# WHAT NEEDS TO BE DONE
Restate word for word the lines of the records below, starting at the line that contains "pinky tip: (671, 121)" and ending at the line that contains "middle tip: (667, 99)", with both of those lines included and nothing else.

[Landmark coordinate records]

= = =

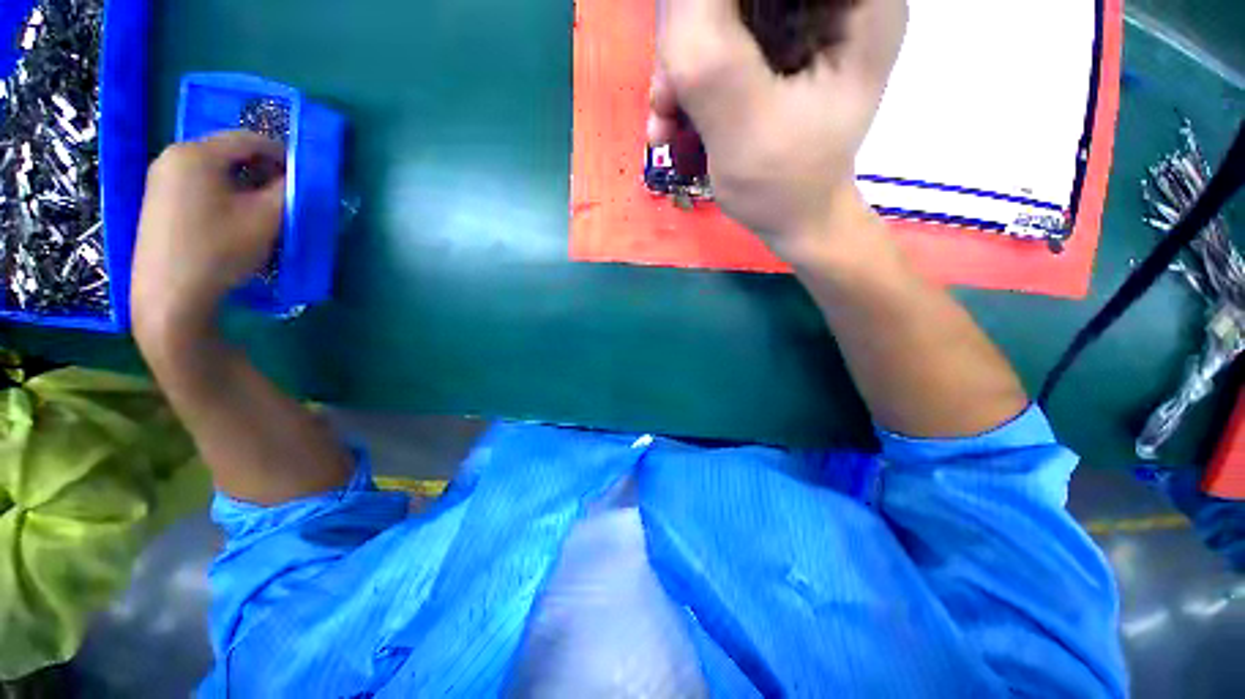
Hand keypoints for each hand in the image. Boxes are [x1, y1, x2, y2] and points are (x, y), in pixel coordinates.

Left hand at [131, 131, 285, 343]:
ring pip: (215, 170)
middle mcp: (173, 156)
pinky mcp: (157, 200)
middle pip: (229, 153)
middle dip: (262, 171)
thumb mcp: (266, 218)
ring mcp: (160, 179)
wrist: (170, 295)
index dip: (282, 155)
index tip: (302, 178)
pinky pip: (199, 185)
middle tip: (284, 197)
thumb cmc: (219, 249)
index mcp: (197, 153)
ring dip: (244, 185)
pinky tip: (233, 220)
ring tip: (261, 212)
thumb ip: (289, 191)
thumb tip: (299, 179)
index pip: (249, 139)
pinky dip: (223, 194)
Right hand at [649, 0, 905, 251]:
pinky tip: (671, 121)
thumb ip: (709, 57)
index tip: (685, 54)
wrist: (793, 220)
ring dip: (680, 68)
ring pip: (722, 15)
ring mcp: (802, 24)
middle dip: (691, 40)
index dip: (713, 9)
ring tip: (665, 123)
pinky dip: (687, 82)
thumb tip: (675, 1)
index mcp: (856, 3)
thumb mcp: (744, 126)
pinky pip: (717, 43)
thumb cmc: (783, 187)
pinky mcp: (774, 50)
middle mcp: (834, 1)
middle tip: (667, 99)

= = =

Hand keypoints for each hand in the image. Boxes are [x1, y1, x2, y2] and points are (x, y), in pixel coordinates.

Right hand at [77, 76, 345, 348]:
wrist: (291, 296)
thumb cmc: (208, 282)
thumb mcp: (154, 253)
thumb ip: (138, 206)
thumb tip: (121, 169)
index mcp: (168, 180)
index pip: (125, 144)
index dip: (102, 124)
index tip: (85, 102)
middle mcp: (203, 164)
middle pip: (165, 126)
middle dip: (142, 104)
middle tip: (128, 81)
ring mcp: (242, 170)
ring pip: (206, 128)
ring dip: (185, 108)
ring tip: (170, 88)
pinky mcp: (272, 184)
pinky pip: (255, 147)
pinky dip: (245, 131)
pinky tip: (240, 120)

= = =

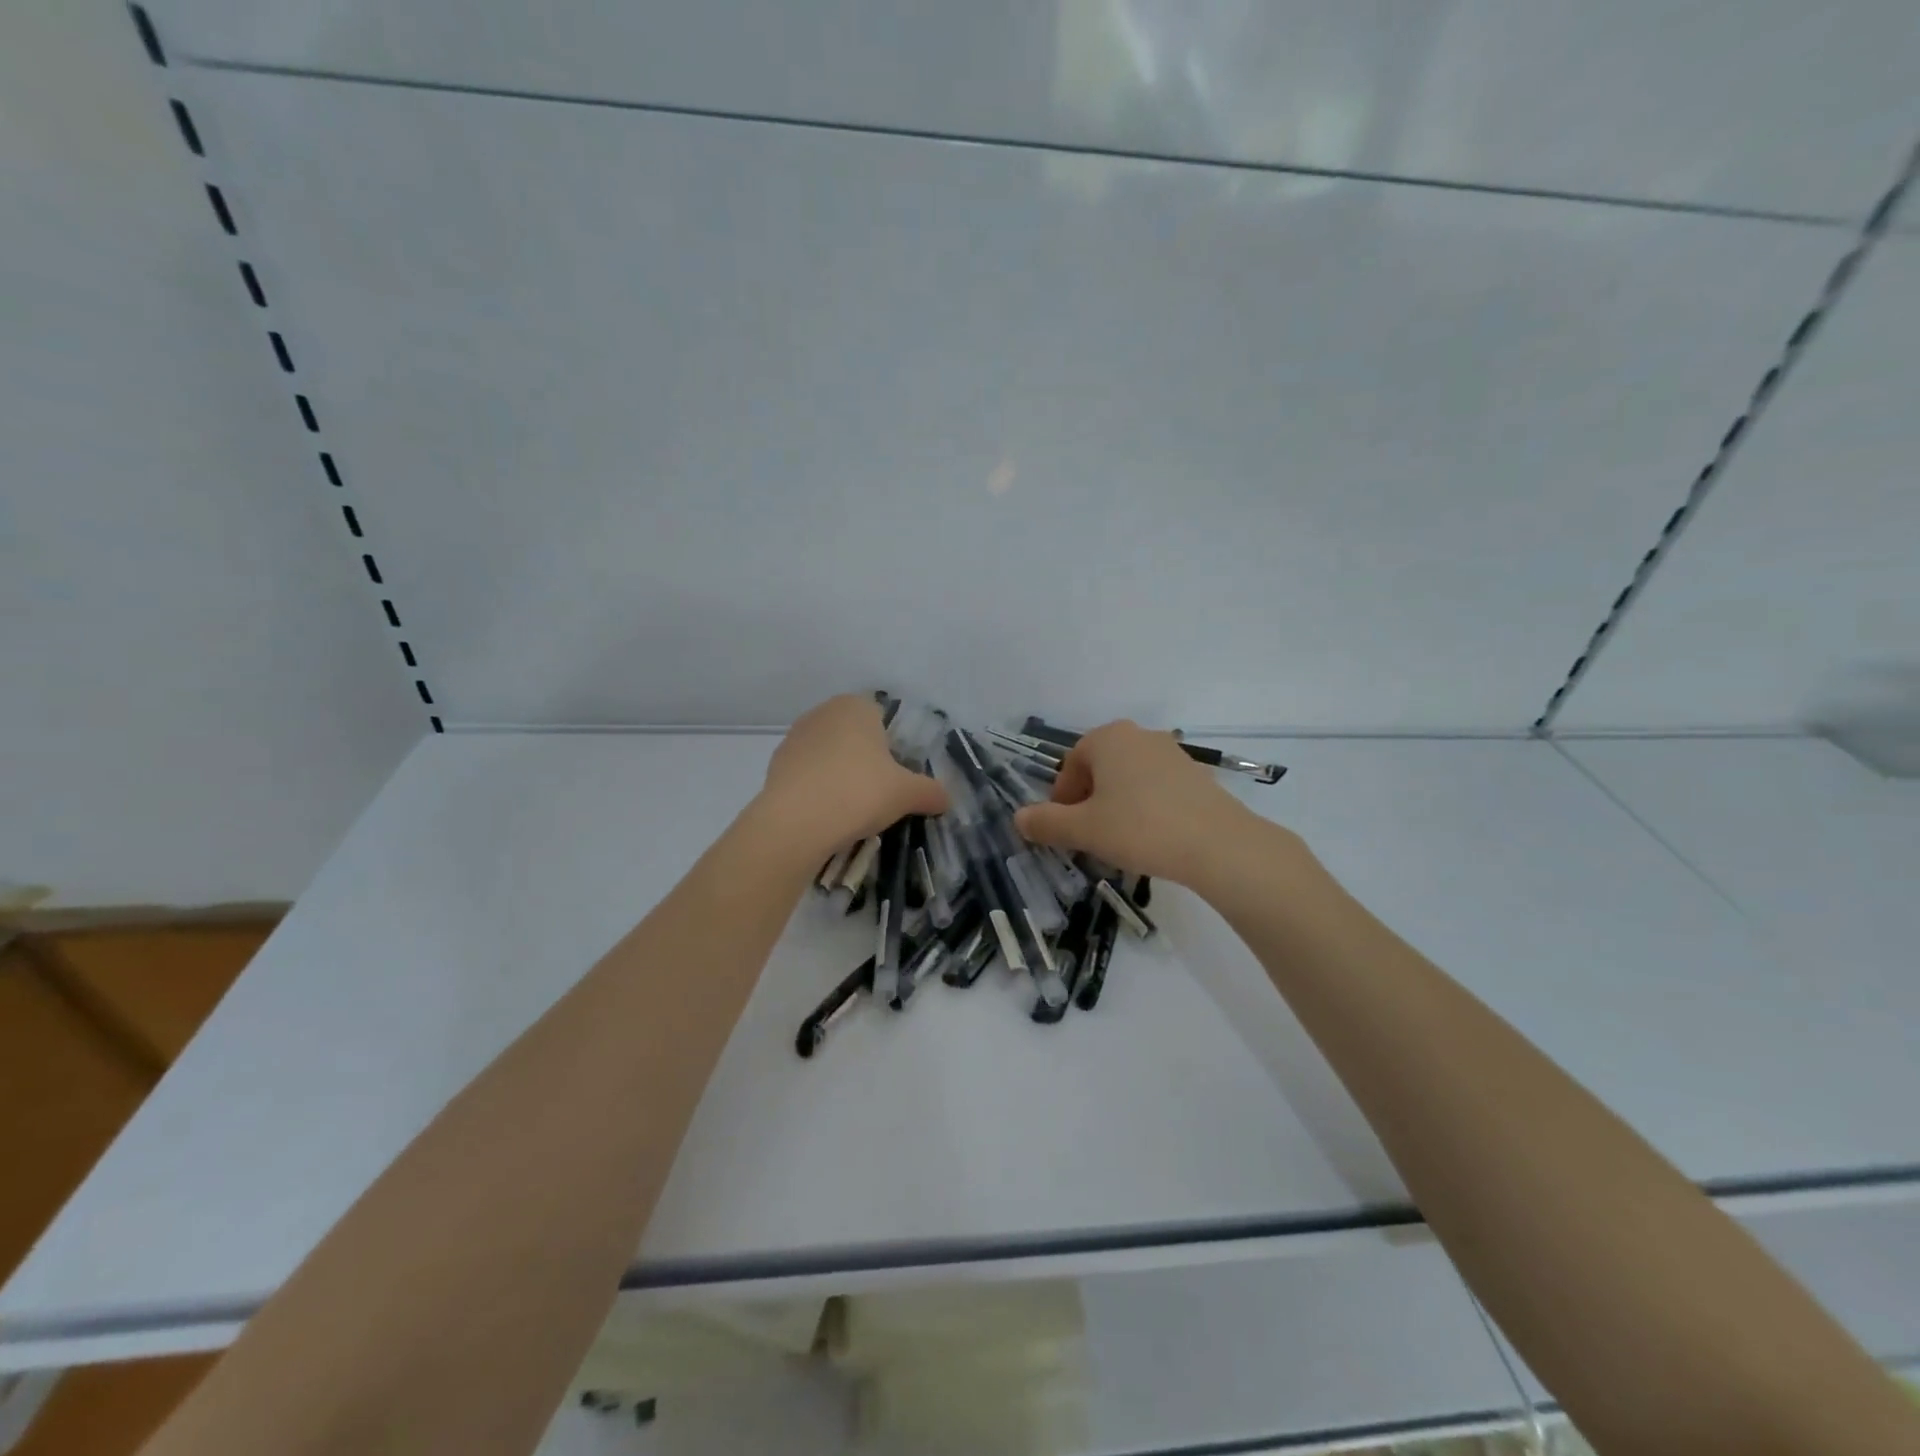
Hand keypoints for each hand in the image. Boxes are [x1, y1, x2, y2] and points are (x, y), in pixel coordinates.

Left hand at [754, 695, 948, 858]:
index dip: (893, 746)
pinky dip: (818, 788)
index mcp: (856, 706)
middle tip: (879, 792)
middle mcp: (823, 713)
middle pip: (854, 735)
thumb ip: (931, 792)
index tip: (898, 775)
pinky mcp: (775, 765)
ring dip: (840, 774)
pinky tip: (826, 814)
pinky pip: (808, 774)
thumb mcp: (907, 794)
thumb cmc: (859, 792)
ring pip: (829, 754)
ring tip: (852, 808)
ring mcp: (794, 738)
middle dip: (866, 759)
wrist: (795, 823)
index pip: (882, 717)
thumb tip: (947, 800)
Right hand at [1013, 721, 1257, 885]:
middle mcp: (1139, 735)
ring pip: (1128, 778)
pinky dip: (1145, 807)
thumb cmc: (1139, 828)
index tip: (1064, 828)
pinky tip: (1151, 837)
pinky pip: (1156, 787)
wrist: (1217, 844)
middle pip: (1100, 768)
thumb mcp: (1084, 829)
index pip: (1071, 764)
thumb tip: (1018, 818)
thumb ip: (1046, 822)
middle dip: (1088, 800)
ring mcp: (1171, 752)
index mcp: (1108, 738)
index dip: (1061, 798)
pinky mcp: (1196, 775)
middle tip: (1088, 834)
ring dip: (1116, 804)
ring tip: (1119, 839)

= = =

# SOLUTION
pinky tip: (671, 121)
thumb ip: (709, 57)
index tip: (685, 54)
wrist: (793, 220)
ring dip: (680, 68)
ring pip: (722, 15)
ring mcp: (802, 24)
middle dip: (691, 40)
index dip: (713, 9)
ring tip: (665, 123)
pinky dip: (687, 82)
thumb tip: (675, 1)
index mcp: (856, 3)
thumb mcp: (744, 126)
pinky pip: (717, 43)
thumb cmc: (783, 187)
pinky mcp: (774, 50)
middle mcp: (834, 1)
middle tip: (667, 99)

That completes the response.